İlk anda “bu ikisinin birbiriyle ne ilgisi var” denilebilir. Elbette, mazotla kitabın birbiriyle doğrudan bir ilgisi yok.
Ama bizim partilerin seçim kampanyası üslüpları ve temaları dolayısıyla ikisini ilişkilendirmek mümkün.
Bütün siyasi partiler mazot fiyatı hakkında çeşitli vaatlerde bulunuyor. Vaat edilen rakamlarsa mazotta her türlü verginin kaldırılması, üstüne de devlet tarafından bir miktar sübvansiyon anlamına geliyor.
Bu konuda yapılan hesaplar, eğer bu vaatler gerçekleşirse, devletin yıllık kaybının birkaç milyar doları bulacağını, üstelik bu uygulama dolayısıyla ortaya çıkacak kaçakçılık sorunlarının da o kaybı katlayabileceğini gösteriyor.
Genç Parti Başkanı Cem Uzan, mazot konusunu popüler bir propaganda malzemesi olarak kullanmaya başlayalı çok oldu.
Ancak seçim yaklaşınca diğer siyasi partiler da aynı vaatleri dile getirmeye başladı.
***
Ankara’dan, hele siyasi partiler penceresinden oldukça küçük görülen, hatta hiç görülmeyen önemli bir meselesi daha var Türkiye’nin.
Üstelik bu meselede ilerleme sağlanamaması başka önemli sorunların kaynağı olmaya devam ediyor.
O da eğitim ve öğrenim meselesi. Birçok sorun gibi buna da çok dar açıdan bakanlar, bir insanın yetişmesinde en önde gelen unsurlardan eğitim ve öğrenimin birbirini tamamlar bir yapıya kavuşturulması yolunda herhangi bir fikri ve niyeti bulunmayanlar, kuşkusuz bu sorunun farkında bile değildir.

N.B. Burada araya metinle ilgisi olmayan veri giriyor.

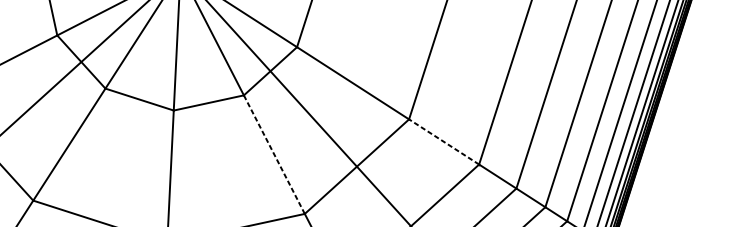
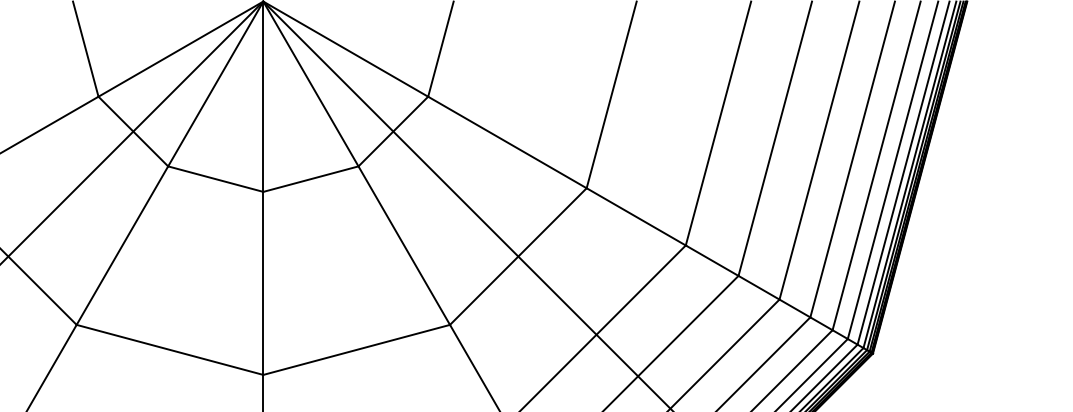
line: (443, 141) -> (635, 216), dashed -> solid
line: (274, 154) -> (404, 245), dashed -> solid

Mesele en basit şekliyle, ülkemizde kitap, gazete, dergi satış ve okunma oranlarının düşüklüğüdür. Hiçbir siyasiden henüz “kitapta ve her türlü süreli yayında vergiyi sıfırlayacağız, böylece satış fiyatlarında sağlanacak indirimler sayesinde vatandaşlarımızın daha çok kitap, gazete satın alması ve okuması sağlanacaktır” gibi bir söz duyulmuş değil.
Böyle bir uygulama ayrıca bütün ders kitaplarında da fiyat indirimi getirecektir. Bunun sağlayacağı yararlar ortadadır.
Devletin kitap ve her türlü süreli yayında vergiyi sıfırlamasıyla karşılaşacağı kayıp mazotta aynı uygulamanın yapılmasıyla ortaya çıkacak zararla kıyaslanamayacak kadar düşüktür.
***
Elbette, “mazottan vergi almayacağız” sözü ile “kitaptan ve her türlü süreli yayından vergi almayacağız” sözünün getireceği ya da getirmesi umulan oy miktarı da aynı değildir. Mazotta yapılacak büyük indirimler kamu açığı olacağı için yine halk tarafından şu ya da bu şekilde karşılanacaktır.
Bunu yapan siyasi iktidar da ancak bu popülist uygulamanın yarattığı sonuçlarla anılacaktır.
Ama aynı şeyi kitap, gazete ve dergiler için yapacak bir hükümet her zaman ülkede okumayı teşvik açısından, okur sayısının artması açısından en önemli adımlardan birini atmış bir hükümet olarak anılacaktır.
Mazotçu siyasilerle kitapçı siyasiler arasındaki fark her zaman çok belirgindir.